:: DATA FOR ANALYSIS
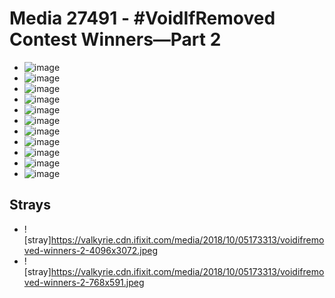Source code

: # Media 27491 - #VoidIfRemoved Contest Winners—Part 2

- ![image](https://valkyrie.cdn.ifixit.com/media/2018/10/05173313/voidifremoved-winners-2-scaled.jpeg)
- ![image](https://valkyrie.cdn.ifixit.com/media/2018/10/05173313/voidifremoved-winners-2-150x150.jpeg)
- ![image](https://valkyrie.cdn.ifixit.com/media/2018/10/05173313/voidifremoved-winners-2-1536x1152.jpeg)
- ![image](https://valkyrie.cdn.ifixit.com/media/2018/10/05173313/voidifremoved-winners-2-2048x1536.jpeg)
- ![image](https://valkyrie.cdn.ifixit.com/media/2018/10/05173313/voidifremoved-winners-2-1200x900.jpeg)
- ![image](https://valkyrie.cdn.ifixit.com/media/2018/10/05173313/voidifremoved-winners-2-300x200.jpeg)
- ![image](https://valkyrie.cdn.ifixit.com/media/2018/10/05173313/voidifremoved-winners-2-600x400.jpeg)
- ![image](https://valkyrie.cdn.ifixit.com/media/2018/10/05173313/voidifremoved-winners-2-1200x800.jpeg)
- ![image](https://valkyrie.cdn.ifixit.com/media/2018/10/05173313/voidifremoved-winners-2-768x512.jpeg)
- ![image](https://valkyrie.cdn.ifixit.com/media/2018/10/05173313/voidifremoved-winners-2-324x216.jpeg)
- ![image](https://valkyrie.cdn.ifixit.com/media/2018/10/05173313/voidifremoved-winners-2-450x300.jpeg)

## Strays
- ![stray]https://valkyrie.cdn.ifixit.com/media/2018/10/05173313/voidifremoved-winners-2-4096x3072.jpeg
- ![stray]https://valkyrie.cdn.ifixit.com/media/2018/10/05173313/voidifremoved-winners-2-768x591.jpeg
::::
### YOUR OBJECTIVE
Using the listing, collect all lines in which the string "image" is found.

### SOLUTION
- ![image](https://valkyrie.cdn.ifixit.com/media/2018/10/05173313/voidifremoved-winners-2-scaled.jpeg)
- ![image](https://valkyrie.cdn.ifixit.com/media/2018/10/05173313/voidifremoved-winners-2-150x150.jpeg)
- ![image](https://valkyrie.cdn.ifixit.com/media/2018/10/05173313/voidifremoved-winners-2-1536x1152.jpeg)
- ![image](https://valkyrie.cdn.ifixit.com/media/2018/10/05173313/voidifremoved-winners-2-2048x1536.jpeg)
- ![image](https://valkyrie.cdn.ifixit.com/media/2018/10/05173313/voidifremoved-winners-2-1200x900.jpeg)
- ![image](https://valkyrie.cdn.ifixit.com/media/2018/10/05173313/voidifremoved-winners-2-300x200.jpeg)
- ![image](https://valkyrie.cdn.ifixit.com/media/2018/10/05173313/voidifremoved-winners-2-600x400.jpeg)
- ![image](https://valkyrie.cdn.ifixit.com/media/2018/10/05173313/voidifremoved-winners-2-1200x800.jpeg)
- ![image](https://valkyrie.cdn.ifixit.com/media/2018/10/05173313/voidifremoved-winners-2-768x512.jpeg)
- ![image](https://valkyrie.cdn.ifixit.com/media/2018/10/05173313/voidifremoved-winners-2-324x216.jpeg)
- ![image](https://valkyrie.cdn.ifixit.com/media/2018/10/05173313/voidifremoved-winners-2-450x300.jpeg)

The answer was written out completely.